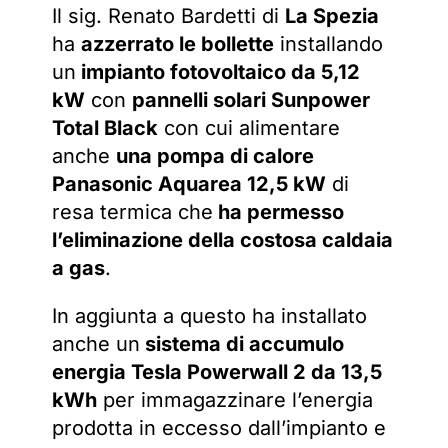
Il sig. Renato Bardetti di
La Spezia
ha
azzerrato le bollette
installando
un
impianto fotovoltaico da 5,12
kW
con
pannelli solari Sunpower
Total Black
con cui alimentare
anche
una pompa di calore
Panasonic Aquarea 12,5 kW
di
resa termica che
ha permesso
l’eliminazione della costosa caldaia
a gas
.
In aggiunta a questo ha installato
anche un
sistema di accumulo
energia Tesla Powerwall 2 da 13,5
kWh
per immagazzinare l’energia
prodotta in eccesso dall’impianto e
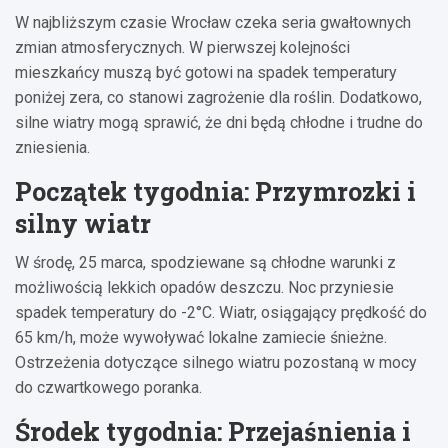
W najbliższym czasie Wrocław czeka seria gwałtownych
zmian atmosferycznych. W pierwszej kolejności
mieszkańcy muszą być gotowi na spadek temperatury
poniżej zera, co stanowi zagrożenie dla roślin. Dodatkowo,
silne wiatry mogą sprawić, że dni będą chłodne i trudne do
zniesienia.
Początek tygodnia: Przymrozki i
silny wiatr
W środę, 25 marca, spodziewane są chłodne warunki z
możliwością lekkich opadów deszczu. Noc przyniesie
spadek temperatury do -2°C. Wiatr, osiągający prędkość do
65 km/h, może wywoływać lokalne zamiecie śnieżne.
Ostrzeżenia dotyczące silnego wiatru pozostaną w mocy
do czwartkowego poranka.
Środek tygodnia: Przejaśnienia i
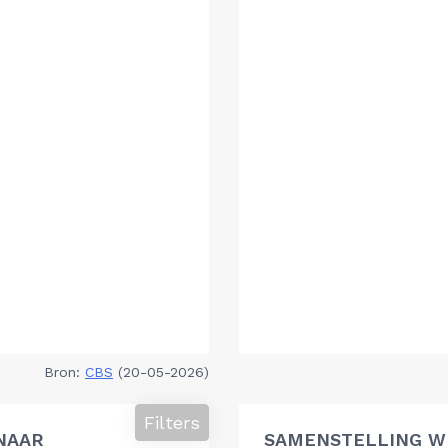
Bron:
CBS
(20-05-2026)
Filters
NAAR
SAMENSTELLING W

= = =

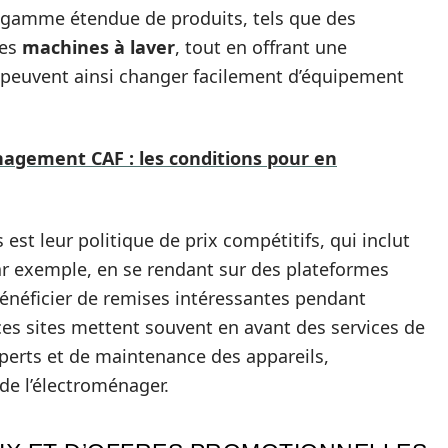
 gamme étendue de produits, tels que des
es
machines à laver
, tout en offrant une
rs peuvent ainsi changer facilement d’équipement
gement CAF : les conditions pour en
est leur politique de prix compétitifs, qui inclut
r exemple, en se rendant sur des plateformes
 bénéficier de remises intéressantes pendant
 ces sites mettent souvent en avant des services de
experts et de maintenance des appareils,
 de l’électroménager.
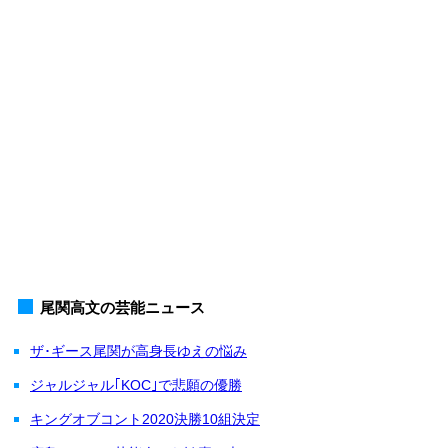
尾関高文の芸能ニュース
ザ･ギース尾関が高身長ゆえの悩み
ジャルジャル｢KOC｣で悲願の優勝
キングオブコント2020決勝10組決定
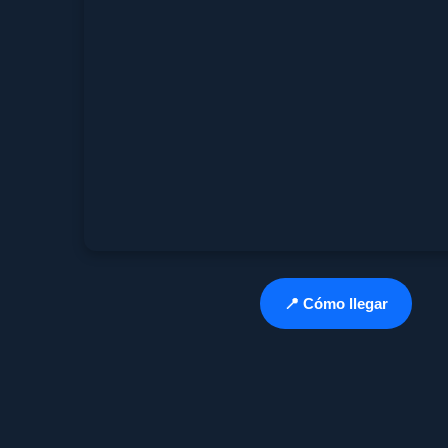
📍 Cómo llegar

= = =

### Your goal
Reproduce every line above that contains the string "impianto".

### Exercise response
impianto fotovoltaico da 5,12
prodotta in eccesso dall’impianto e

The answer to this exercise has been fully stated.